At PA=750, we’d expect r=.794.  Pizza’s sample says r=.789.

That’s a huge bingo!

The advantage here is that it’s a supersnap to do in Excel.  Plus, you get an actual regression equation based on PA (or whatever your denominator is).

Isn’t the “x” event that you calculate going to be different depending on which level of PA you’re looking at? If so, how can just picking one level of PA at random and calculating the “x” event give you a “general” formula?

If you follow the method from “Here’s another way to think about the “, you will NOT need any minimum PA qualifier.

I’m kind of just talking about the r=PA/(PA+x) method more generally, which I never really understood. Am I right in saying that x is supposed to be the break-even number of PA, where r = .5, and var(rand) = var(true) = var(obs)/2? If so, then to calculate x…

r = .5 = 1 - var(rand)/var(obs) = 1 - (p*(1-p)/x)/var(obs)
.5 = 1 - (p*(1-p)/x)/var(obs)
(p*(1-p)/x)/var(obs) = .5
p*(1-p)/x = .5*var(obs)
x = 2*p*(1-p)/var(obs)

But there is no single var(obs) - it will be different depending on what level of PA you are looking at. So how do you know which PA level to use to calculate x to get the general r=PA/(PA+x) equation?
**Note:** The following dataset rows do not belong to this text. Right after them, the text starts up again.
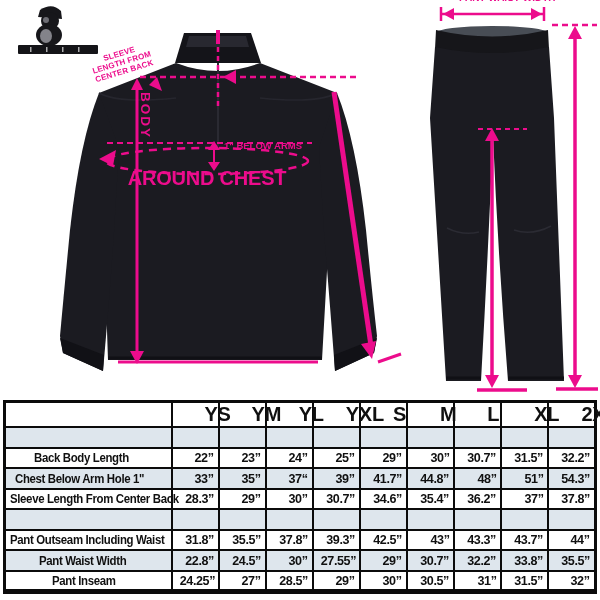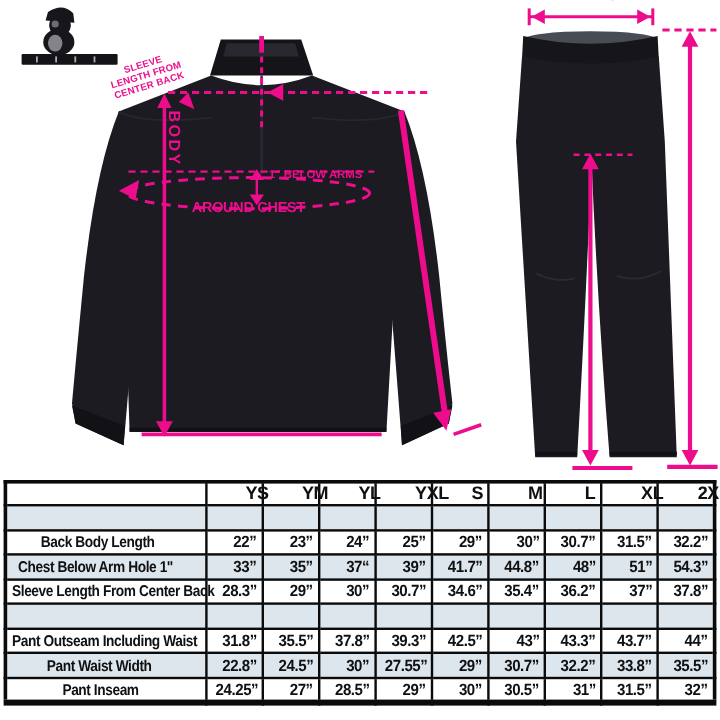--- a/index.html
+++ b/index.html
@@ -3,30 +3,30 @@
 <meta charset="utf-8">
 <style>
   html,body{margin:0;padding:0;background:#fff;}
   .canvas{position:relative;width:600px;height:600px;background:#fff;overflow:hidden;
           font-family:"Liberation Sans",sans-serif;}
   .diagram{position:absolute;top:0;left:0;width:600px;height:398px;overflow:hidden;}
   .diagram svg{position:absolute;top:0;left:0;}
   .pink{position:absolute;color:#EC0C8C;font-weight:bold;white-space:nowrap;}
   .tilt{transform:rotate(-17deg);text-align:center;line-height:1.1;font-size:8px;letter-spacing:.2px;}
   .vert{writing-mode:vertical-rl;font-size:13.5px;letter-spacing:2px;}
-  .chest{width:176px;text-align:center;font-size:12px;line-height:1.1;letter-spacing:-.2px;}
+  .chest{width:176px;text-align:center;font-size:20px;line-height:1.1;letter-spacing:-.2px;}
   
   .size-table{position:absolute;top:400px;left:3px;width:594px;border-collapse:collapse;
       table-layout:fixed;background:#fff;border:3px solid #0b0b0b;border-bottom:5px solid #0b0b0b;}
   .size-table th,.size-table td{border:2px solid #0b0b0b;padding:0 4px;color:#101010;
       font-weight:bold;overflow:visible;white-space:nowrap;}
   .size-table thead tr{height:19px;}
   .size-table tbody tr{height:20.5px;}
   .size-table tbody tr:nth-child(odd){background:#DEE6ED;}
-  .size-table th{font-size:15px;text-align:center;letter-spacing:-.3px;padding-left:32px;}
+  .size-table th{font-size:20px;text-align:center;letter-spacing:-.3px;padding-left:32px;}
   .size-table td.lbl{text-align:center;font-size:13px;}
   .size-table td.val{text-align:right;font-size:13.5px;}
   .cond{display:inline-block;transform:scaleX(.88);transform-origin:0 50%;letter-spacing:-.4px;}
   .condv{display:inline-block;transform:scaleX(.93);transform-origin:100% 50%;letter-spacing:-.4px;}
   .col-label{width:167px;}
 </style>
 </head>
 <body>
 
 <div class="canvas">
If you use a minimum of 2000 PA, you might get r=.9, with an average of 3000 PA per player.

.9 = 3000 /(3000 + x)
x = 333

Lower the minimum PA and the correlation goes down. If you use 500 PA as your minimum, you might get r=.7, with an average of 750 PA per player.

.7 = 750 / (750 + x)
x = 321

The results will be virtually identical.

Right, at r=.50, then var(true)=var(random)=var(obs)/2
r=0.5=var(random)/var(obs)

var(random)=(rate*(1-rate)/PA)

And r=PA/(PA+x)
r=0.5 implies PA=x

So....

var(obs)=2*var(random)
var(obs)*PA = 2*rate*(1-rate)

As the number of PA goes up, the variance goes down, in the EXACT same proportion.

"As the number of PA goes up, the variance goes down, in the EXACT same proportion.”
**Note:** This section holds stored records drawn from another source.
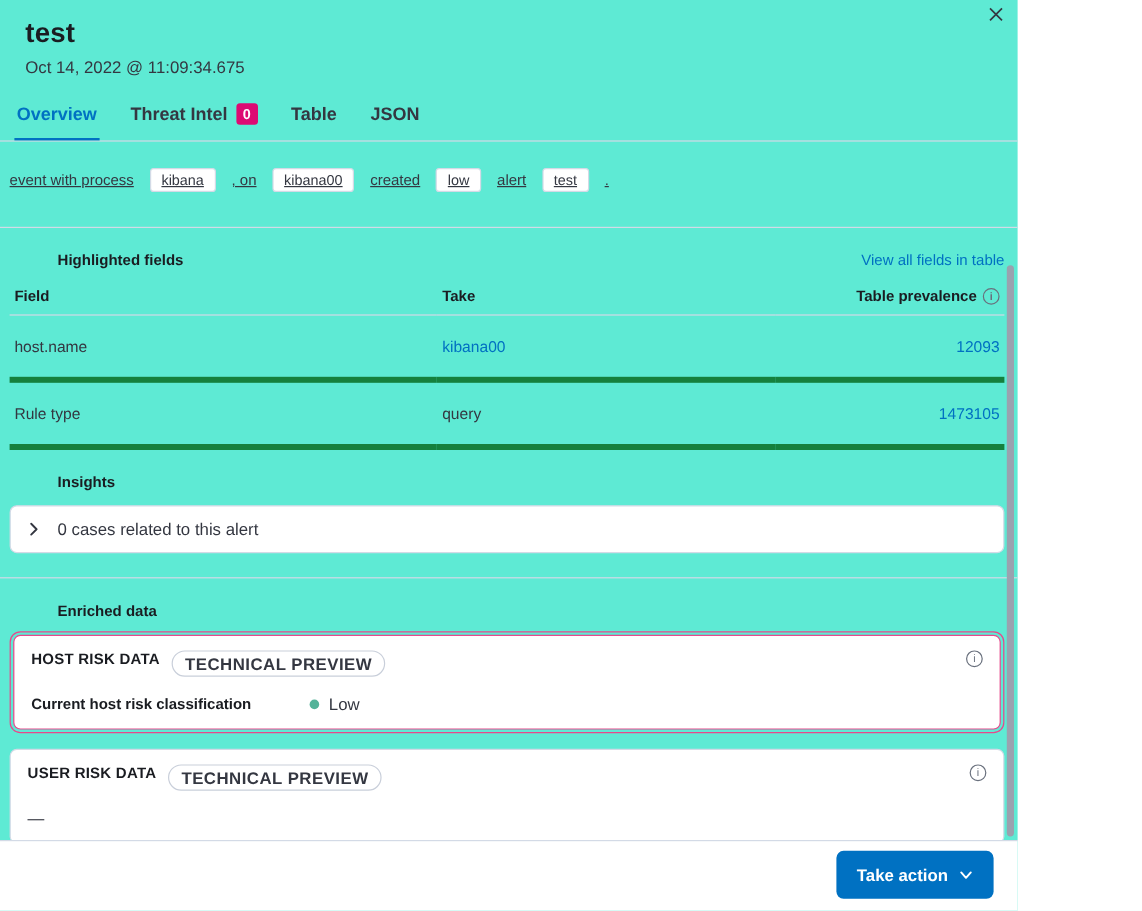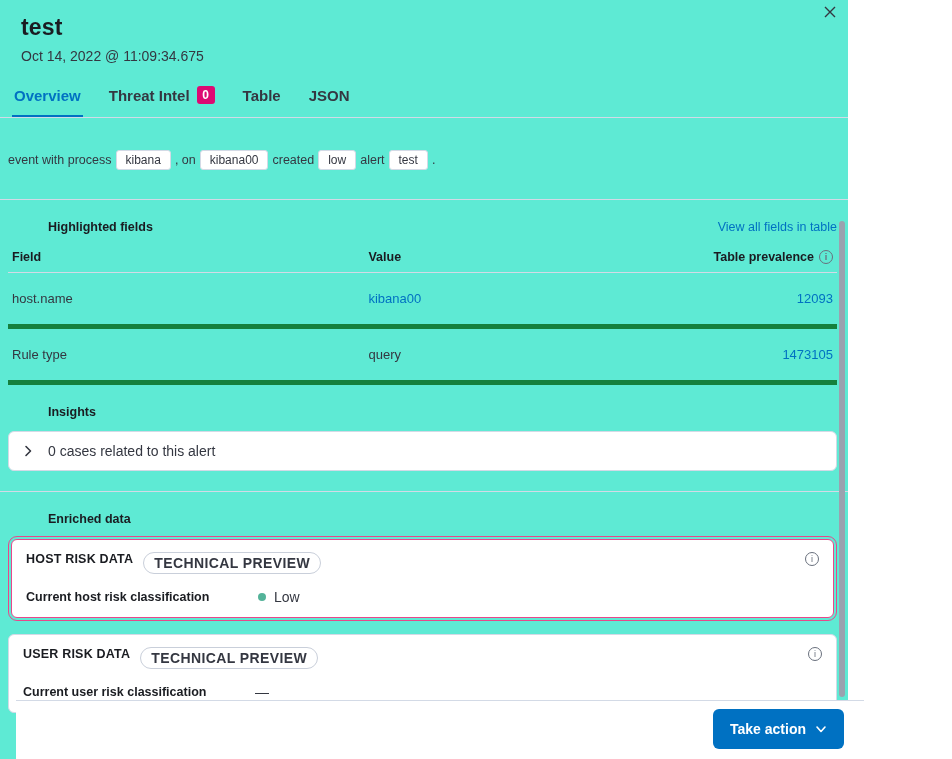--- a/index.html
+++ b/index.html
@@ -18,22 +18,22 @@
 
   
   .tabs { display:flex; margin-top:18px; padding:0 12px; border-bottom:1px solid #d3dae6; }
   .tab { display:flex; align-items:center; gap:7px; margin-right:24px; padding:4px 2px 11px 2px;
     font-size:15px; font-weight:700; color:#343741; cursor:pointer; border-bottom:2px solid transparent; }
   .tab.active { color:#0071c2; border-bottom-color:#0071c2; }
   .count-badge { display:inline-flex; align-items:center; justify-content:center; min-width:18px; height:18px;
     padding:0 4px; border-radius:3px; background:#dd0a73; color:#fff; font-size:12px; font-weight:700; }
 
   
-  .summary { display:flex; align-items:center; flex-wrap:wrap; gap:4px; padding:0 8px; margin-top:32px;
-    font-size:12.5px; color:#343741; }
+  .summary { display:flex; align-items:center; flex-wrap:wrap; gap:13px; padding:0 8px; margin-top:22px;
+    font-size:12.5px; color:#343741;text-decoration:underline; }
   .token { display:inline-block; border:1px solid #d3dae6; border-radius:3px; background:#fff;
     padding:2px 9px; font-size:12px; color:#343741; }
 
   .hr { border-top:1px solid #d3dae6; width:100%; }
   .hr-1 { margin-top:29px; }
   .hr-2 { margin-top:20px; }
 
   
   .section { padding:0 11px 0 8px; }
   .sec-head { display:flex; justify-content:space-between; align-items:center; margin-top:20px;padding-left:40px; }
@@ -69,21 +69,21 @@
   .risk-title { font-size:12.5px; font-weight:700; color:#1a1c21; letter-spacing:.2px; }
   .tech-badge { display:inline-block; border:1px solid #c9cfda; border-radius:12px; padding:2px 10px;
     font-size:14px; font-weight:700; letter-spacing:.4px; color:#343741; }
   .risk-head .info-icon { margin-left:auto; }
   .risk-row { display:flex; align-items:center; margin-top:15px; }
   .risk-label { width:232px; font-size:12.5px; font-weight:700; color:#1a1c21; }
   .risk-value { display:flex; align-items:center; gap:8px; font-size:14px; color:#343741; }
   .dot { width:8px; height:8px; border-radius:50%; background:#54b399; display:inline-block; }
 
   
-  .footer { position:absolute; left:16px; bottom:0; width:100%; height:59px; background:#fff;
+  .footer { position:absolute; left:0; bottom:0; width:100%; height:59px; background:#fff;
     border-top:1px solid #d3dae6; }
   .take-action { position:absolute; right:20px; top:8px; height:40px; padding:0 17px; border:none;
     border-radius:6px; background:#0071c2; color:#fff; font-size:14px; font-weight:700;
     font-family:inherit; display:flex; align-items:center; gap:9px; cursor:pointer; }
 
   
   .scroll-thumb { position:absolute; right:3px; top:221px; width:6px; height:476px;
     background:#9aa2af; border-radius:3px; cursor:pointer; }
 </style>
 </head>
@@ -139,21 +139,21 @@
     </div>
     <table class="fields">
       <colgroup>
           <col class="col-field">
           <col class="col-value">
           <col class="col-prev">
         </colgroup>
       <thead>
         <tr>
           <th>Field</th>
-          <th>Value</th>
+          <th>Take</th>
           <th class="prev">
             <span class="th-inline">
               <span>Table prevalence</span>
               <span class="info-icon"></span>
             </span>
           </th>
         </tr>
       </thead>
       <tbody>
         <tr>
@@ -206,21 +206,20 @@
       </div>
     </div>
 
     <div class="risk-panel" style="margin-top:16px;">
       <div class="risk-head">
         <span class="risk-title">USER RISK DATA</span>
         <span class="tech-badge">TECHNICAL PREVIEW</span>
         <span class="info-icon"></span>
       </div>
       <div class="risk-row">
-        <span class="risk-label">Current user risk classification</span>
         <span class="risk-value">
           <span>—</span>
         </span>
       </div>
     </div>
   </div>
 
   <div class="footer">
     <button class="take-action">
       <span>Take action</span>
But then how do you get one single x to put in the r=PA/(PA+x) equation? If you start from data on players at one PA level you will get one x, while if you use players at a higher PA level, you will get a higher x (because var(obs) will be lower).

Tango, might the discrepancy be accounted for by the fact that when I jump to 750 PA, the sample changes as well (it’s a select group of pitchers who get to face 750, rather than 300 batters)? 

Mariano Rivera is in the 300 group, but not in the 750, whereas Pedro Martinez is represented in both groups.  I could run the numbers so that the sample itself would stay consistent.

Eli/36: your sample will always change.  There’s no reason to use a cutoff, since you would simply weight the one with fewer observations less.

Pizza/37: I wouldn’t be surprised if the sample changed somewhat drastically, especially if all the relievers end up dropping out.